I need to rewrite a chapter in our officer training curriculum about Covenant Theology. That project has stalled (i.e., I’ve procrastinated), so I’m using this blog to force myself to write a little bit about it. The final version will likely be tweaked, but I’m going to start with a short entry (in academic terms, a precis) and maybe add more in the future. I’m not using formal footnotes, but this borrows heavily from Ligon Duncan’s class syllabus, Louis Berkhof[1], and O. Palmer Robertson.

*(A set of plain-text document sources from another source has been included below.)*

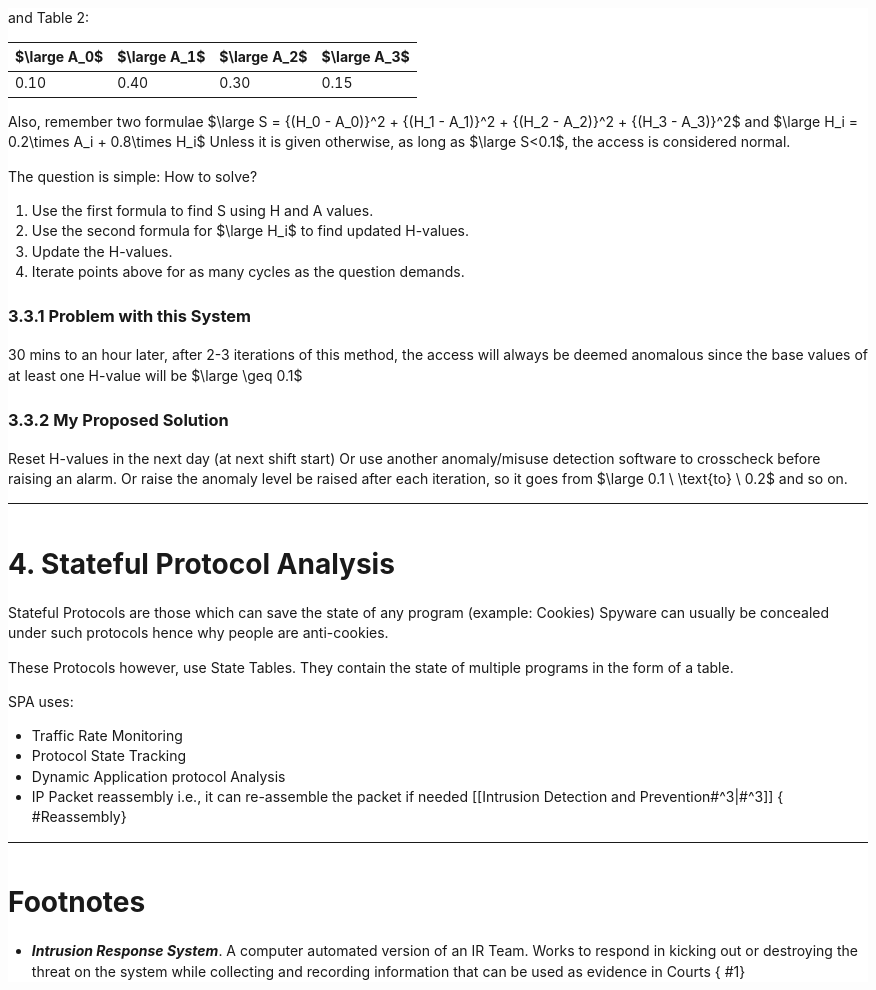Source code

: and Table 2:

| $\large A_0$ | $\large A_1$ | $\large A_2$ | $\large A_3$ |
|---|---|---|---|
| 0.10 | 0.40| 0.30 | 0.15 |

Also, remember two formulae
$\large S = {(H_0 - A_0)}^2 + {(H_1 - A_1)}^2 + {(H_2 - A_2)}^2 + {(H_3 - A_3)}^2$ 
and
$\large H_i = 0.2\times A_i + 0.8\times H_i$
Unless it is given otherwise, as long as $\large S<0.1$, the access is considered normal.  

The question is simple: How to solve?
1. Use the first formula to find S using H and A values.
2. Use the second formula for $\large H_i$ to find updated H-values.
3. Update the H-values.
4. Iterate points above for as many cycles as the question demands.
### 3.3.1 Problem with this System
30 mins to an hour later, after 2-3 iterations of this method, the access will always be deemed anomalous since the base values of at least one H-value will be $\large \geq 0.1$
### 3.3.2 My Proposed Solution
Reset H-values in the next day (at next shift start)
Or use another anomaly/misuse detection software to crosscheck before raising an alarm.
Or raise the anomaly level be raised after each iteration, so it goes from $\large 0.1 \ \text{to} \ 0.2$ and so on.

---
# 4. Stateful Protocol Analysis
Stateful Protocols are those which can save the state of any program (example: Cookies)
Spyware can usually be concealed under such protocols hence why people are anti-cookies.

These Protocols however, use State Tables. They contain the state of multiple programs in the form of a table.

SPA uses:
- Traffic Rate Monitoring
- Protocol State Tracking
- Dynamic Application protocol Analysis
- IP Packet reassembly i.e., it can re-assemble the packet if needed [[Intrusion Detection and Prevention#^3\|#^3]]
{ #Reassembly}


---
# Footnotes
- ***Intrusion Response System***. A computer automated version of an IR Team. Works to respond in kicking out or destroying the threat on the system while collecting and recording information that can be used as evidence in Courts
{ #1}
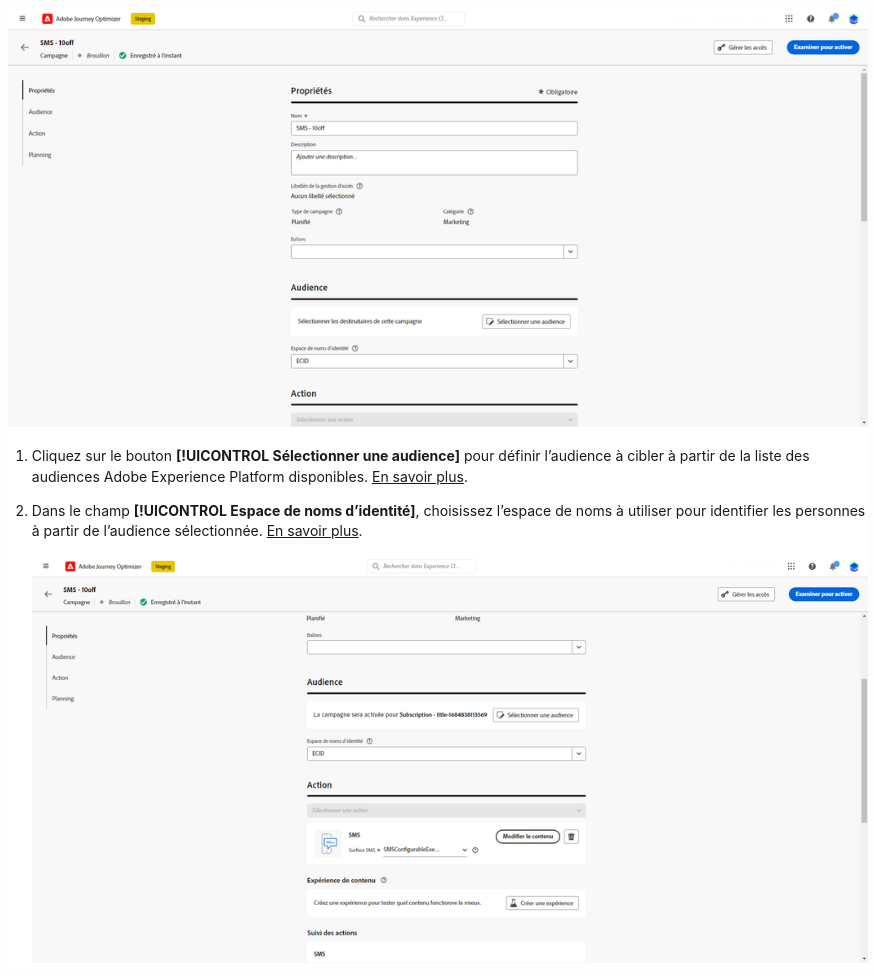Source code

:    ![](assets/sms_create_4.png)

1. Cliquez sur le bouton **[!UICONTROL Sélectionner une audience]** pour définir l’audience à cibler à partir de la liste des audiences Adobe Experience Platform disponibles. [En savoir plus](../audience/about-audiences.md).

1. Dans le champ **[!UICONTROL Espace de noms d’identité]**, choisissez l’espace de noms à utiliser pour identifier les personnes à partir de l’audience sélectionnée. [En savoir plus](../event/about-creating.md#select-the-namespace).

   ![](assets/sms_create_5.png)
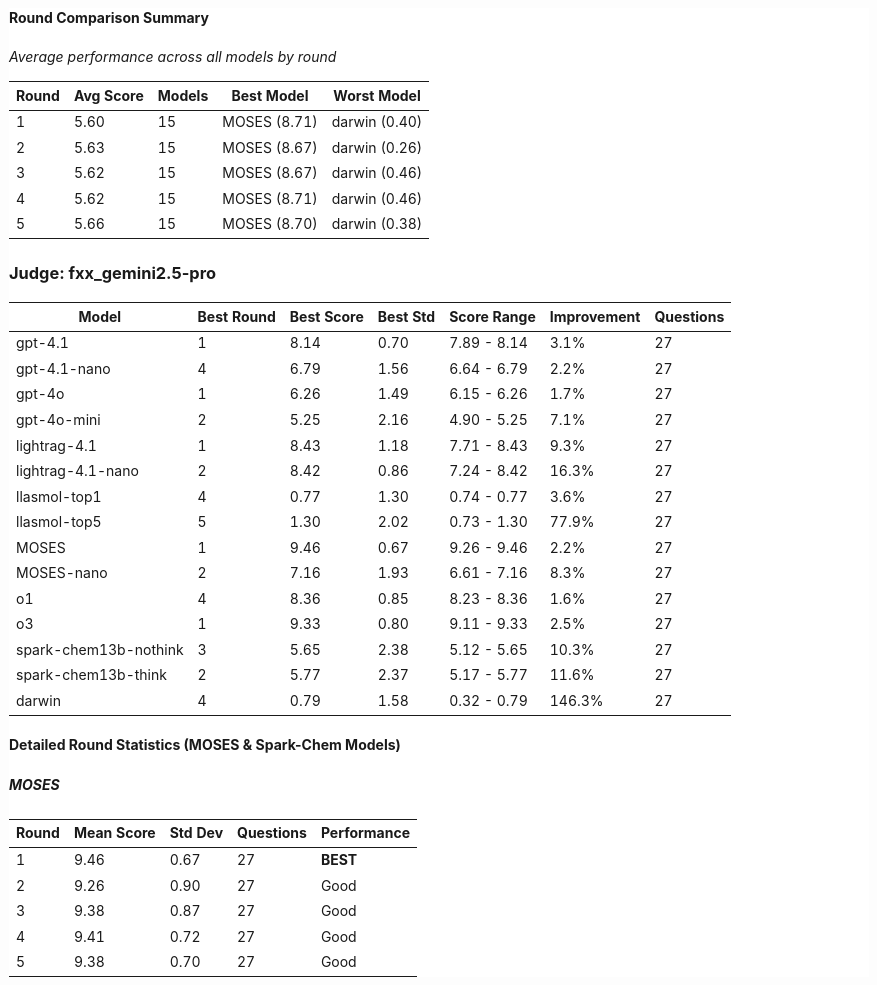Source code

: #### Round Comparison Summary

*Average performance across all models by round*

| Round | Avg Score | Models | Best Model | Worst Model |
|-------|-----------|--------|------------|-------------|
| 1 | 5.60 | 15 | MOSES (8.71) | darwin (0.40) |
| 2 | 5.63 | 15 | MOSES (8.67) | darwin (0.26) |
| 3 | 5.62 | 15 | MOSES (8.67) | darwin (0.46) |
| 4 | 5.62 | 15 | MOSES (8.71) | darwin (0.46) |
| 5 | 5.66 | 15 | MOSES (8.70) | darwin (0.38) |


### Judge: fxx_gemini2.5-pro

| Model | Best Round | Best Score | Best Std | Score Range | Improvement | Questions |
|-------|------------|------------|----------|-------------|-------------|----------|
| gpt-4.1 | 1 | 8.14 | 0.70 | 7.89 - 8.14 | 3.1% | 27 |
| gpt-4.1-nano | 4 | 6.79 | 1.56 | 6.64 - 6.79 | 2.2% | 27 |
| gpt-4o | 1 | 6.26 | 1.49 | 6.15 - 6.26 | 1.7% | 27 |
| gpt-4o-mini | 2 | 5.25 | 2.16 | 4.90 - 5.25 | 7.1% | 27 |
| lightrag-4.1 | 1 | 8.43 | 1.18 | 7.71 - 8.43 | 9.3% | 27 |
| lightrag-4.1-nano | 2 | 8.42 | 0.86 | 7.24 - 8.42 | 16.3% | 27 |
| llasmol-top1 | 4 | 0.77 | 1.30 | 0.74 - 0.77 | 3.6% | 27 |
| llasmol-top5 | 5 | 1.30 | 2.02 | 0.73 - 1.30 | 77.9% | 27 |
| MOSES | 1 | 9.46 | 0.67 | 9.26 - 9.46 | 2.2% | 27 |
| MOSES-nano | 2 | 7.16 | 1.93 | 6.61 - 7.16 | 8.3% | 27 |
| o1 | 4 | 8.36 | 0.85 | 8.23 - 8.36 | 1.6% | 27 |
| o3 | 1 | 9.33 | 0.80 | 9.11 - 9.33 | 2.5% | 27 |
| spark-chem13b-nothink | 3 | 5.65 | 2.38 | 5.12 - 5.65 | 10.3% | 27 |
| spark-chem13b-think | 2 | 5.77 | 2.37 | 5.17 - 5.77 | 11.6% | 27 |
| darwin | 4 | 0.79 | 1.58 | 0.32 - 0.79 | 146.3% | 27 |

#### Detailed Round Statistics (MOSES & Spark-Chem Models)

##### MOSES

| Round | Mean Score | Std Dev | Questions | Performance |
|-------|------------|---------|-----------|-------------|
| 1 | 9.46 | 0.67 | 27 | **BEST** |
| 2 | 9.26 | 0.90 | 27 | Good |
| 3 | 9.38 | 0.87 | 27 | Good |
| 4 | 9.41 | 0.72 | 27 | Good |
| 5 | 9.38 | 0.70 | 27 | Good |

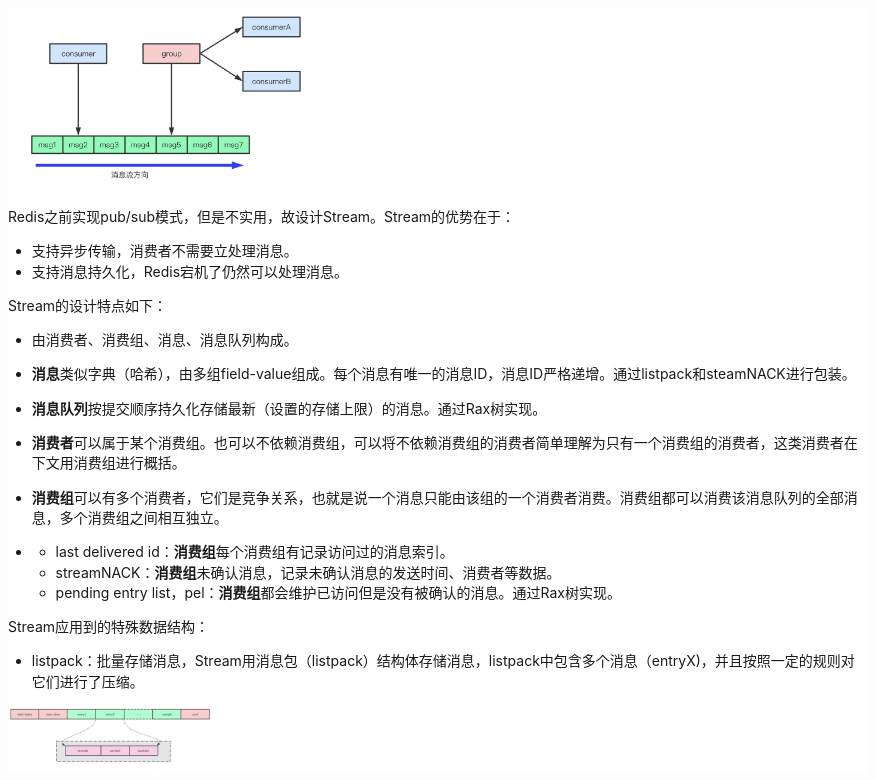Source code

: <img src="./stream.png" alt="img" style="zoom:30%;" />

Redis之前实现pub/sub模式，但是不实用，故设计Stream。Stream的优势在于：

- 支持异步传输，消费者不需要立处理消息。
- 支持消息持久化，Redis宕机了仍然可以处理消息。

Stream的设计特点如下：

- 由消费者、消费组、消息、消息队列构成。

- **消息**类似字典（哈希），由多组field-value组成。每个消息有唯一的消息ID，消息ID严格递增。通过listpack和steamNACK进行包装。

- **消息队列**按提交顺序持久化存储最新（设置的存储上限）的消息。通过Rax树实现。

- **消费者**可以属于某个消费组。也可以不依赖消费组，可以将不依赖消费组的消费者简单理解为只有一个消费组的消费者，这类消费者在下文用消费组进行概括。

- **消费组**可以有多个消费者，它们是竞争关系，也就是说一个消息只能由该组的一个消费者消费。消费组都可以消费该消息队列的全部消息，多个消费组之间相互独立。

- - last delivered id：**消费组**每个消费组有记录访问过的消息索引。
  - streamNACK：**消费组**未确认消息，记录未确认消息的发送时间、消费者等数据。
  - pending entry list，pel：**消费组**都会维护已访问但是没有被确认的消息。通过Rax树实现。

Stream应用到的特殊数据结构：

- listpack：批量存储消息，Stream用消息包（listpack）结构体存储消息，listpack中包含多个消息（entryX)，并且按照一定的规则对它们进行了压缩。

<img src="./listpack.png" alt="img" style="zoom:20%;" />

Covenant Theology: Definition, description, distinctives, and development.
Definition:
Covenant theology is the Gospel set in the context of God’s eternal plan of communion with his people and its historical outworking in the covenants of works and grace (including the various progressive stages of the covenant of grace). Covenant theology explains the meaning of the death of Christ in light of the fullness of the biblical teaching on the divine covenants, undergirds our understanding of the nature and use of the sacraments, and provides the fullest possible explanation of the grounds of our assurance.
Description:
Covenant Theology is both Systematic and Biblical theology. It is first Biblical theology and then Systematic, teaching us how it relates to all other categories of theology. (Biblical theology is a technical term. It’s not distinguishing Biblical from unbiblical theology. It’s talking about the discipline that traces Biblical themes through the Biblical narrative of Creation-Fall-Redemption-Recreation. In short, the Bible says more about covenants than simply what is said in Genesis 15; more is revealed in Scripture over time.)
Distinctives:
Covenant theology is the Bible’s way of explaining and deepening four things:
1. The atonement – In the gospels, covenant terminology is primarily found when Jesus teaches his disciples the significance of his death on the eve of his death.
2. Assurance – In Hebrews 6:9ff, the author[2] is grounding their assurance of salvation in the oath God swore. Oath is covenant language.
3. The sacraments – Sacraments are signs and seals of covenant promises; covenant theology provides the framework for interpreting them. They are signs of a promise, not signs of a command. That’s why foot-washing isn’t a sacrament. Neither is marriage, which is a covenant, not a sign or seal of a covenant.
4. The continuity of Redemptive History – In the earliest days, this is how covenant theology was employed. It provides a hermeneutic (interpretive grid) to explain the Bible and God’s unified plan of salvation.
In summary, covenant theology recognizes that the Bible itself structures the progress of redemptive history through the succession of covenants. “Ligon, Covenant Theology is just the gospel,” Mark Dever once said.[3]
Development (History):
Early Fathers: Present But Undeveloped
The early fathers used the doctrine of the covenant in five ways:
1. To stress the moral obligations of Christianity.
2. To show God’s grace in including the Gentiles in the Abrahamic blessings.
3. To deny that Israelites received the promises simply because they were physical descendants of Abraham.
4. To demonstrate the unity of the divine economy of salvation. They did not see the Old Testament as shadowy stuff with no application for Christians; they interpreted it as Christian (not Jewish) scripture.
5. To explain the discontinuity between the old and new covenants in Scripture.
Medieval - The farther away from the 1st century that the church fathers got, the more they lost their Hebrew and Greek, the more they lost the idea of the covenant. Ockham and Biel were teaching that God rewards sinners with a kind of merit when they do their best (a semi-pelagian idea). It was against this very teaching that Martin Luther rebelled in the Protestant Reformation.
Reformation - Beginning with the basic distinction between Law (guilt) and Gospel (grace) Luther and others also used the covenant to include a more prominent place for sanctification or gratitude. These three (guilt, grace, and gratitude) form the basis for many Reformed catechisms, particularly the Heidelberg Catechism.
Since Calvin, Reformed theologians have also spoken of God’s graciousness in entering into covenant relations with Adam. This language has often been misunderstood. In Westminster Confession of Faith terms, God the Creator graciously condescends to man the creature, yet God’s law is still binding for all.
Again, this borrows heavily from Ligon Duncan and others. This is likely part 1 of at least 4 sections needed to cover this topic, and even this section might need a revision soon.
-Pastor Matt, 9-26-25
[1] A story that may amuse no one except me: Louis Berkhof is the author of a standard Systematic Theology often used in seminaries. When a classmate and I leaned heavily on Berkhof’s outline for one of our Covenant Theology assignments, the teaching assistant who did most of the grading (because Dr. Duncan was moonlighting as a megachurch pastor at the time) gave us both a B. My classmate protested: “Berkhof got a B??!!” It wasn’t quite like giving John Calvin a B, but it felt similar, and the quote has always stuck with me and amused me.
[2] Theories abound about the author of Hebrews, but I’m assuming we simply don’t know who wrote it.
[3] Ligon Duncan is a Presbyterian PCA minister; his old friend Mark Dever is a Reformed Baptist minister. Dr. Duncan used to tell this anecdote in class, and I did my best to recreate it here.